A number of things got settled here tonight. The age of wimpy Euro—or the Euro as addendum to a core of Canadian “leaders”—is officially over. To merely credit Nicklas Lidstrom as the first European captain to hoist Lord Stanley’s mug is to criminally understate the man’s impact through every shift of every game in this series. He is, in Pierre McGuire’s tired phrase, a monster in every respect. Zetterberg is dominant at both ends of the rink, never skirting the rough stuff, maintaining breakneck speed even as he’s clipped and smacked and head-hunted. Tonight, he scored one of the stranger Cup-winning goals in history by pulling the puck through his skates as he wheeled through centre, unleashing a shot that caught Pens goaltender Marc-André Fleury off guard; as it dribbled between his pads, Fleury sat back, knocking the thing in with his butt.
Tomas Holmstrom, another Swede, takes more abuse in front of the net than any player since Phil Esposito. Niklas Kronvall is an outright menace in the open-ice hitting department. Datsyuk stands his ground. So do Franzen and Filppula.

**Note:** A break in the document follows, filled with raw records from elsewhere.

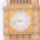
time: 9:42
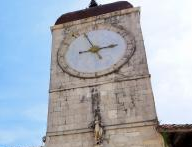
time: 2:56
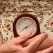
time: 8:11
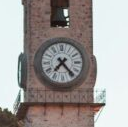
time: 7:23
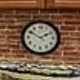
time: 1:50
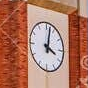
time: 4:02
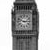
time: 2:48
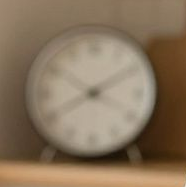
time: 8:09
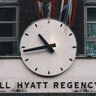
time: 10:43
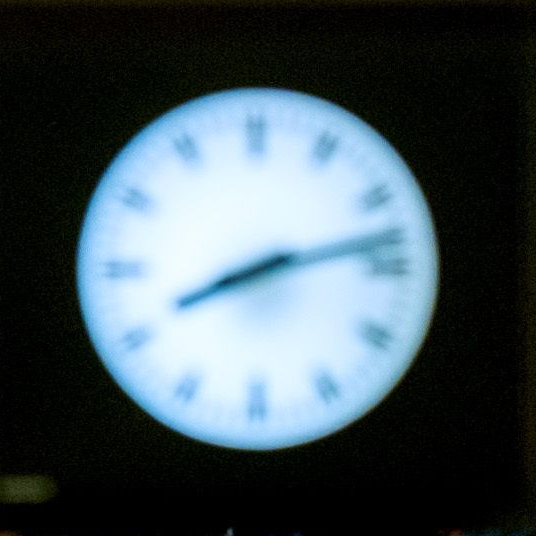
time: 8:12
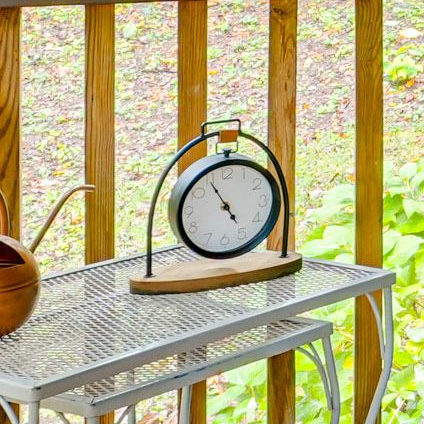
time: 4:54
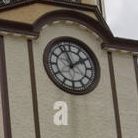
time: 1:56
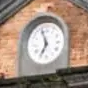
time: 6:56
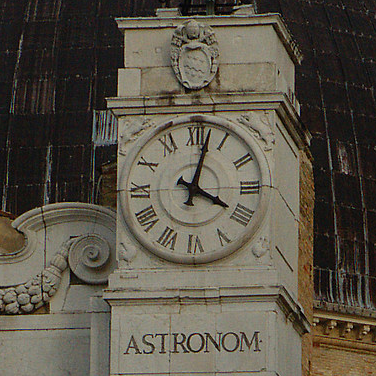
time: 4:02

So Lidstrom had every right to claim his due when he appeared before the press horde tonight. Being the first Euro to captain a Cup winner is “something I’m very proud of,” he said. “I’ve been over here a long time. I watched Steve Yzerman hoist it up three times in the past, and I’m very proud of being the first European. I’m very proud of being captain of the Red Wings. So much history with the team and great tradition.” How can you argue with that?
Better yet that Lidstrom made one of those class-act gestures that would bring a tear to Don Cherry’s eye, handing it the Cup off first to Dallas Drake, a career plumber who toiled 15 seasons on four teams without winning a title.
Second thing: the Penguins are closer to championship form than their critics thought. Yes, they were at least a couple of good defencemen short of beating a team like Detroit. Yes, GM Ray Shero will have a devil of a time improving the team while staying under the salary cap—especially if he plans to keep Marian Hossa. But the spectacle tonight of the Pens storming back on the Wings for the second game in a row, almost tying it on a Sidney Crosby backhander with centi-seconds left on the clock, is proof enough of what’s going on here. They showed character, as well as youth and talent.
Finally, the “system” is back in hockey. It is hard just now to pinpoint exactly what Detroit’s system is. “Venus fly trap” might fit, given their capacity to lunge from a full-bloom, run-and-gun game to collapsing around their prey back in their own slot. Yet there was Lidstrom himself uttering the dreaded word, crediting coach Mike Babcock with selling his charges on a strategic formula that would limit offensive opportunities. Again and again tonight, Pittsburgh rushes fell apart in the neutral zone under Detroit’s patented high-speed checking. It’s not obstruction, per se. Just very rapid recovery.
That’s the good news: the Red Wings’ template requires very fast forwards, very mobile defence, great stamina throughout the lineup. And they execute it brilliantly. I’m one of those who complains incessantly about their robotic efficiency. But it must be a joy for their partisans to behold.
Almost as great a joy as that shiny old Cup in Henrik Zetterberg’s Midas-like hands. What lucky fans they are.